Cómo mostrar u ocultar los iconos de la bandeja del sistema en Windows 11
Realice una comprobación exhaustiva a través de la configuración.
- Primero, haz clic derecho en un espacio vacío de la barra de tareas y selecciona Configuración de la barra de tareas. Esto abrirá la aplicación Configuración directamente en el menú de personalización de la barra de tareas. Si no estás en Configuración, ve a Configuración > Personalización > Barra de tareas.
- Desplázate hacia abajo y haz clic en Iconos de la bandeja del sistema. Aquí encontrarás opciones para controlar qué iconos aparecen en la bandeja, como el panel de emojis, el teclado táctil y el menú del lápiz. Es muy útil si quieres acceder rápidamente a estas funciones del sistema.

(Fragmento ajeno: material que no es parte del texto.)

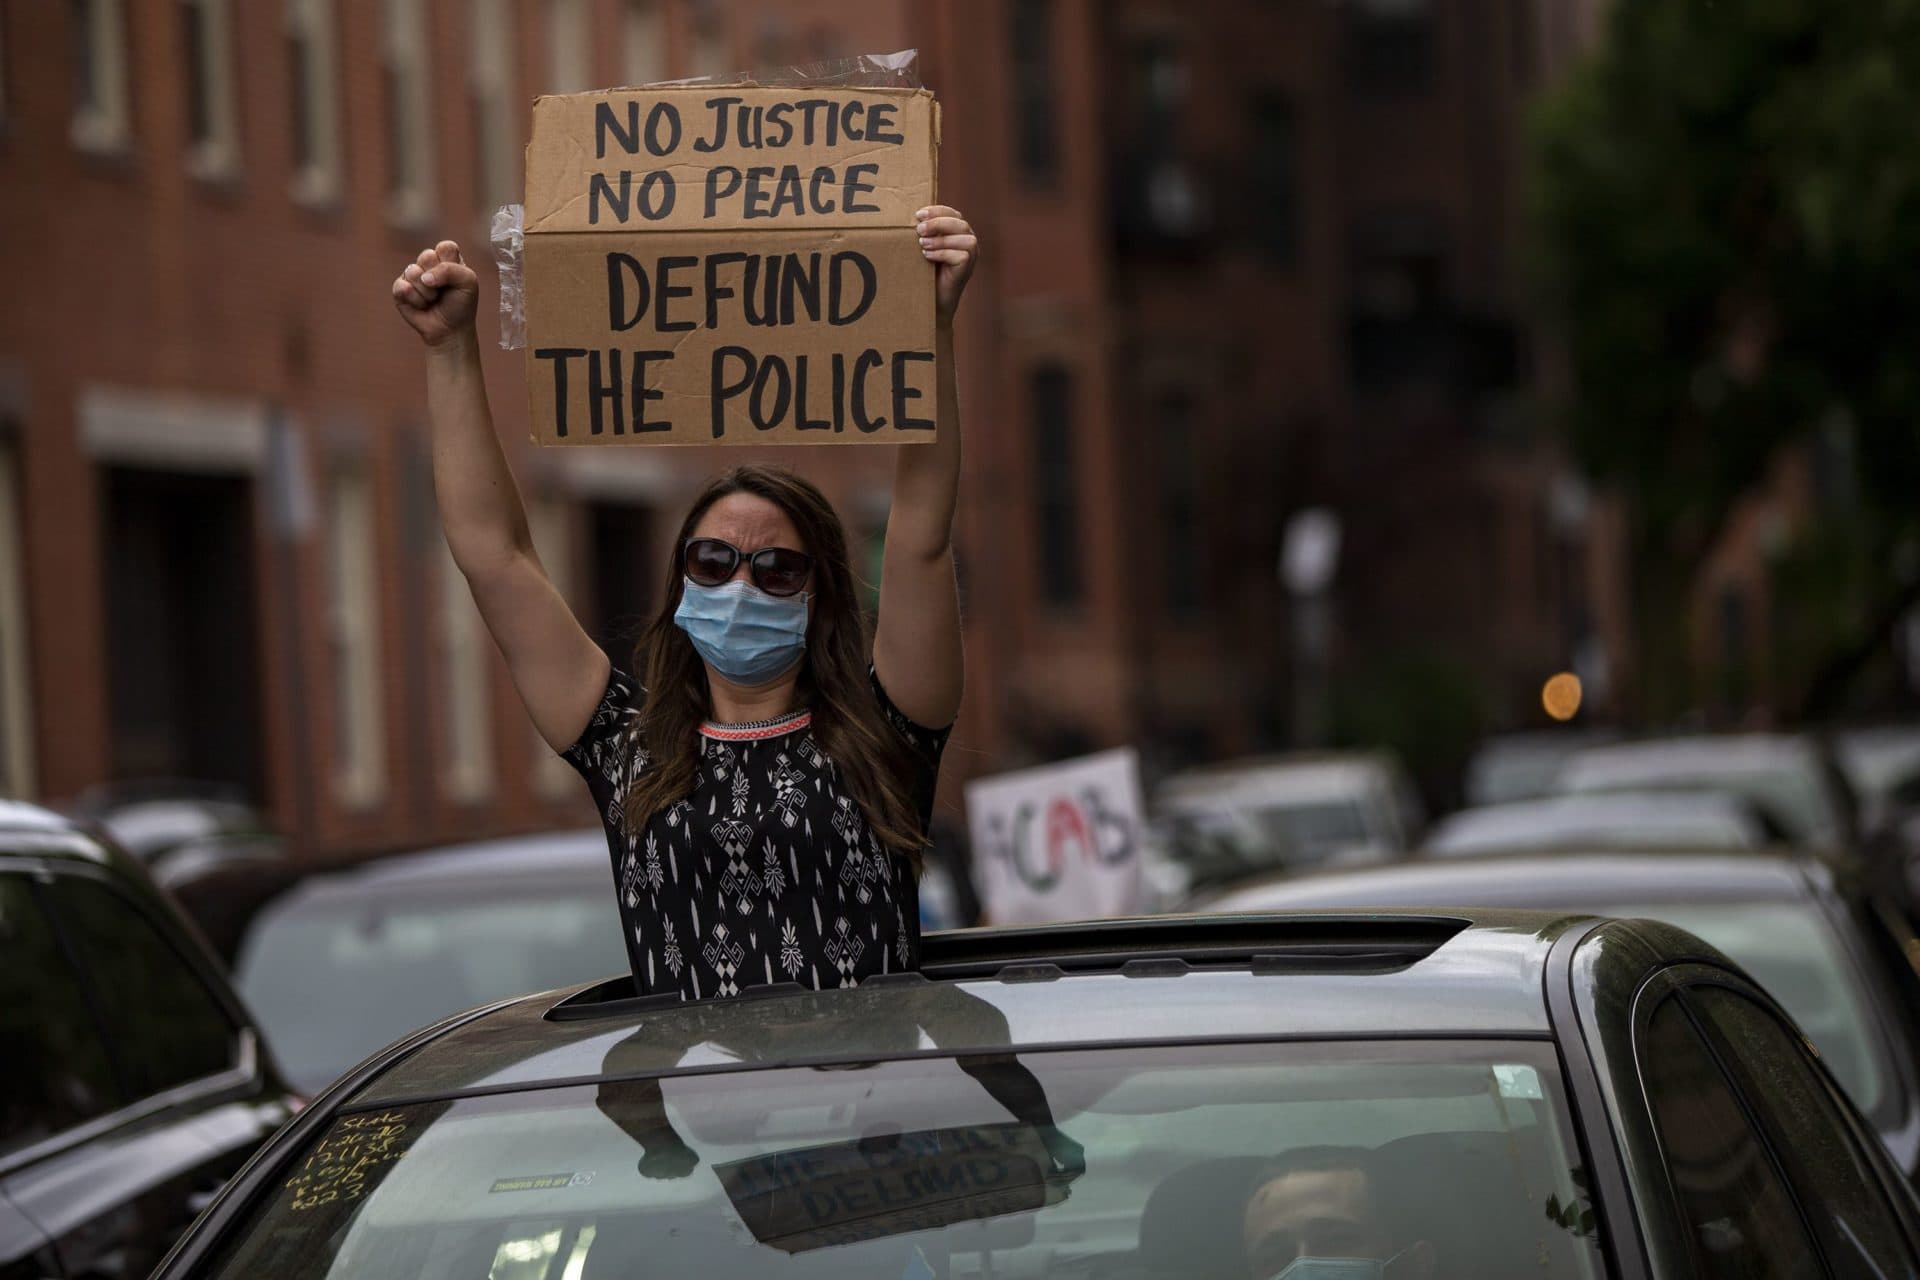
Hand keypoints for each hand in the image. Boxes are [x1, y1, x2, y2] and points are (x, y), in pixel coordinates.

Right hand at [391, 241, 479, 346]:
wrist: (450, 330)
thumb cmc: (461, 304)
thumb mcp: (468, 283)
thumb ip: (451, 270)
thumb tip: (424, 277)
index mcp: (447, 257)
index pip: (445, 247)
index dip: (450, 264)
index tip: (456, 280)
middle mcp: (428, 263)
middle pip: (427, 256)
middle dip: (438, 278)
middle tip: (443, 291)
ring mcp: (412, 274)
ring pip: (413, 272)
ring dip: (428, 292)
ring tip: (434, 300)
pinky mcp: (400, 288)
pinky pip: (402, 287)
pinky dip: (416, 301)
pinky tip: (422, 306)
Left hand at [916, 206, 976, 323]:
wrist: (931, 301)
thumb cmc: (926, 271)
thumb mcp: (926, 246)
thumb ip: (926, 232)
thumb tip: (913, 218)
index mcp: (959, 232)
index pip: (953, 213)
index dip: (937, 211)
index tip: (918, 215)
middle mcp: (969, 241)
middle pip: (959, 223)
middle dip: (938, 223)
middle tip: (919, 229)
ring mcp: (972, 256)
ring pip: (963, 238)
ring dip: (940, 239)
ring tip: (921, 244)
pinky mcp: (968, 268)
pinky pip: (961, 256)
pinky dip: (942, 254)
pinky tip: (927, 256)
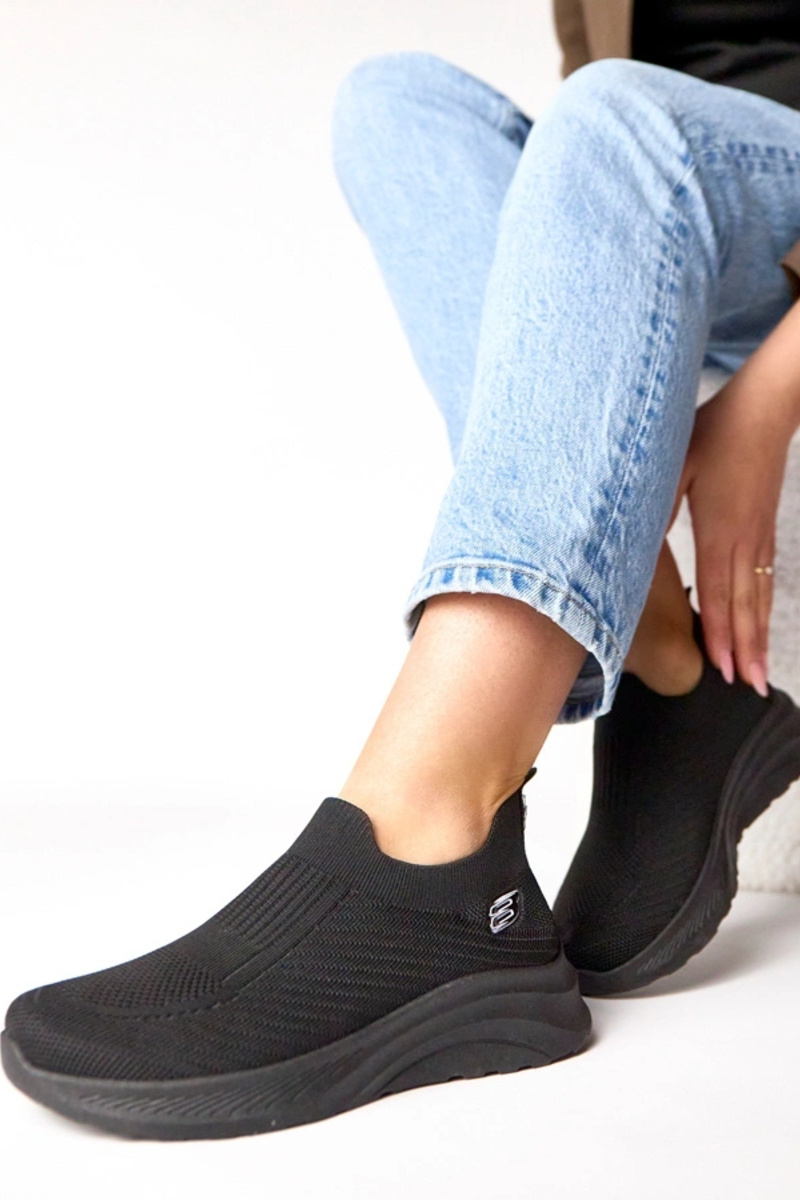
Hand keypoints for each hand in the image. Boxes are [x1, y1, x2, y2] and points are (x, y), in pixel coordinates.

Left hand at [669, 379, 791, 694]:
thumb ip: (657, 506)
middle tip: (749, 687)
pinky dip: (764, 607)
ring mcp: (759, 535)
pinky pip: (766, 577)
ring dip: (758, 636)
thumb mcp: (674, 464)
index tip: (722, 668)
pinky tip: (762, 624)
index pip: (717, 592)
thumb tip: (636, 543)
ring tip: (760, 673)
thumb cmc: (716, 431)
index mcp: (720, 528)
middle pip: (744, 605)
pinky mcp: (765, 528)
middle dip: (745, 650)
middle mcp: (744, 539)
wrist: (765, 406)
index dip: (719, 633)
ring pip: (759, 596)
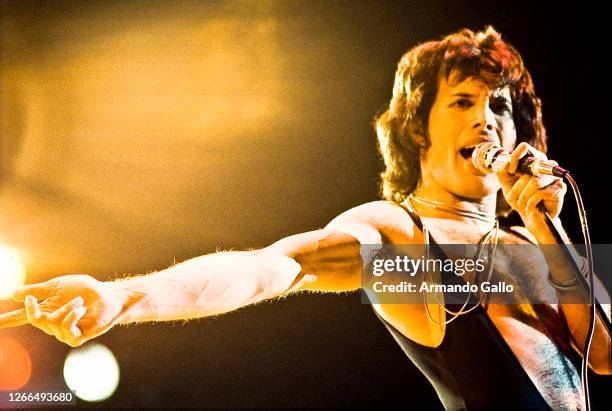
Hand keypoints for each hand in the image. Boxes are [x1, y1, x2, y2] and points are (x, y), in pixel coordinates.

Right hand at [0, 275, 129, 346]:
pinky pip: (65, 329)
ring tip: (81, 302)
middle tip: (69, 296)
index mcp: (45, 310)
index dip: (5, 321)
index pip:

- Para alternar la visibilidad de los iconos de las aplicaciones (como OneDrive, la impresora o Bluetooth), haga clic en » Otros» en la bandeja del sistema (a veces etiquetada como «Más opciones» o «Seleccionar qué iconos aparecen en la barra de tareas»).
- Ahora verás interruptores junto a cada aplicación; actívalos o desactívalos según lo que quieras que se vea. Este método es práctico porque se aplica directamente a la bandeja del sistema sin preocuparse por arrastres accidentales.

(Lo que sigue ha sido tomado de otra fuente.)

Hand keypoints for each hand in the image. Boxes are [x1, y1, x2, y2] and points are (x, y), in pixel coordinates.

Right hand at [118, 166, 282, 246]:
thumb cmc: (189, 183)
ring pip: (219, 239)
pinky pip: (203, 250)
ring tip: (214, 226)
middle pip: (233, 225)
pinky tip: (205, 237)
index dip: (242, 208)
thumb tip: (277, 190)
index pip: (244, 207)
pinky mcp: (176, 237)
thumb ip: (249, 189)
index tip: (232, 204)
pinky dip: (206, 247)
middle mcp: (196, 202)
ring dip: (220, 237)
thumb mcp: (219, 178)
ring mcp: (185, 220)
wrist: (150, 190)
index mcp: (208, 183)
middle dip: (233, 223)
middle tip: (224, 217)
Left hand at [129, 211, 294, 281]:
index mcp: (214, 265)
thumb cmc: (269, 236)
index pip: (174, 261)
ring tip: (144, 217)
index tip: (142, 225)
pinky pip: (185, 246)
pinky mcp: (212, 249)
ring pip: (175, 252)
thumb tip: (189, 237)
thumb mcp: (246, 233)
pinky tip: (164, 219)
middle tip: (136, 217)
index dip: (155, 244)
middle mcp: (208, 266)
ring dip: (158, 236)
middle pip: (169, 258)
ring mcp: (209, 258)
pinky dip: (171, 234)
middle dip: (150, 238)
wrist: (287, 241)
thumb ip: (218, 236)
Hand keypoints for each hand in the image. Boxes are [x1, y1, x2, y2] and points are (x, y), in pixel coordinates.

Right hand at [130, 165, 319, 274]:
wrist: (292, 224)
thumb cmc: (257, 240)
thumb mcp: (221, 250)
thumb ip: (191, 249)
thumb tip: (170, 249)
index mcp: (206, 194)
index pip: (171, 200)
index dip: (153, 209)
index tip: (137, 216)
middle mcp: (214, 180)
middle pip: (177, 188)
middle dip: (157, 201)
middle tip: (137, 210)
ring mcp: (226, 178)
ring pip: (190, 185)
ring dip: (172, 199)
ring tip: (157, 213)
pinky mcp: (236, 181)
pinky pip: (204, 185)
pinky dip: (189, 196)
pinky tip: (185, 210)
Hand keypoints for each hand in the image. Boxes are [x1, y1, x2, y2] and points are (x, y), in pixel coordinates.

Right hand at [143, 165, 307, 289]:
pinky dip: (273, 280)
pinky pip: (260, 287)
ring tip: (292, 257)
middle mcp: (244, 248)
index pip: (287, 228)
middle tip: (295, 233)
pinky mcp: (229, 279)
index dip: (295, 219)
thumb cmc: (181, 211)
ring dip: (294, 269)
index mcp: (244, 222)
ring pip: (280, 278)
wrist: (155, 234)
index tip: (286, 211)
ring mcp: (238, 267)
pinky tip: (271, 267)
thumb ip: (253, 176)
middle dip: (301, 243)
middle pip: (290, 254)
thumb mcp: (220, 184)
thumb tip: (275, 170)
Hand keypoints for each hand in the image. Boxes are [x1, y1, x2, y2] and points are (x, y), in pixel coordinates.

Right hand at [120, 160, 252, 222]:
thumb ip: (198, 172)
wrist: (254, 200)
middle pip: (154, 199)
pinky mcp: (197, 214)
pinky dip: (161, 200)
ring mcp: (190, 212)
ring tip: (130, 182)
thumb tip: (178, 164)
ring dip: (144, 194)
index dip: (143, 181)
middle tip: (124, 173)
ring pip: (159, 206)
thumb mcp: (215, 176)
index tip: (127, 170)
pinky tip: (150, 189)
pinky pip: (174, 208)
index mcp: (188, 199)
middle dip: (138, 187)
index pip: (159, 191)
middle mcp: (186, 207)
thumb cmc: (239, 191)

Por qué ayuda: Te permite un control más preciso sobre lo que satura tu bandeja de aplicaciones. Cuándo se aplica: Generalmente cuando notas que las aplicaciones aparecen sin previo aviso o no permanecen ocultas. Qué esperar: Los iconos cambiarán de visibilidad casi al instante. Sin embargo, en algunas configuraciones, puede ser necesario reiniciar el equipo para que los cambios se guarden. No estoy seguro de por qué, pero Windows a veces es así de peculiar.

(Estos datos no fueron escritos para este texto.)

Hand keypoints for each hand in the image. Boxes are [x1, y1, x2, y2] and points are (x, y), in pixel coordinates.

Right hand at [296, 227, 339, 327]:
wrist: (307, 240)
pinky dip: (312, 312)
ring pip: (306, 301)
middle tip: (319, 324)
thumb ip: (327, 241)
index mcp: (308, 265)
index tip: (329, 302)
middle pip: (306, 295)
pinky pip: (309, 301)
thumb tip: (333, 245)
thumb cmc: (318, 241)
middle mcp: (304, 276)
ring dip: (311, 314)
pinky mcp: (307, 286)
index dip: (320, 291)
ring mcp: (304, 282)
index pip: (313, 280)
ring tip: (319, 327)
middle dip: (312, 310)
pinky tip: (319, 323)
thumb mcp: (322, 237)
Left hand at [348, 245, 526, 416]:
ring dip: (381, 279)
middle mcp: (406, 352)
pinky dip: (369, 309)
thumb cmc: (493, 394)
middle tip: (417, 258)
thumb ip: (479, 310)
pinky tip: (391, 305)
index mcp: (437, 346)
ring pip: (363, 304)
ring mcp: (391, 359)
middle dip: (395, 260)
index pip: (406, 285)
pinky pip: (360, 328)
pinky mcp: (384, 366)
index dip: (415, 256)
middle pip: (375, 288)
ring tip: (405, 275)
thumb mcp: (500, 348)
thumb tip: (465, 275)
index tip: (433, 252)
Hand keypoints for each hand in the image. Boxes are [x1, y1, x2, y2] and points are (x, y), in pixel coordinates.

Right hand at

Otra opción: arrastrar manualmente para ocultar o mostrar iconos.
- Para los iconos que ya están visibles pero que no quieres que lo estén, simplemente arrástralos fuera del área de la bandeja del sistema. Arrastra el icono hasta el icono de flecha hacia arriba (el pequeño chevrón).Al arrastrarlo, verás un pequeño icono de «desanclar» o alguna indicación de que se moverá.
- Si quieres recuperar un icono (por ejemplo, si lo ocultaste antes), haz clic en el icono de flecha y arrastra el icono desde el menú oculto hasta la bandeja principal. El icono volverá a aparecer automáticamente, sin necesidad de reiniciar el equipo.
- Consejo práctico: En algunas configuraciones, arrastrar iconos al área del cursor y viceversa no siempre funciona a la perfección al primer intento. A veces, Windows se resiste y requiere un reinicio, o hay que repetir el proceso varias veces antes de que funcione correctamente.
Nota: No se pueden ocultar los iconos del sistema, como los de batería, volumen o Wi-Fi. Supongo que están integrados en Windows por razones obvias; claro, Windows siempre tiene que complicarlo más de lo necesario.
Una vez hecho esto, pulsa Escpara cerrar los menús y echa un vistazo a tu barra de tareas renovada.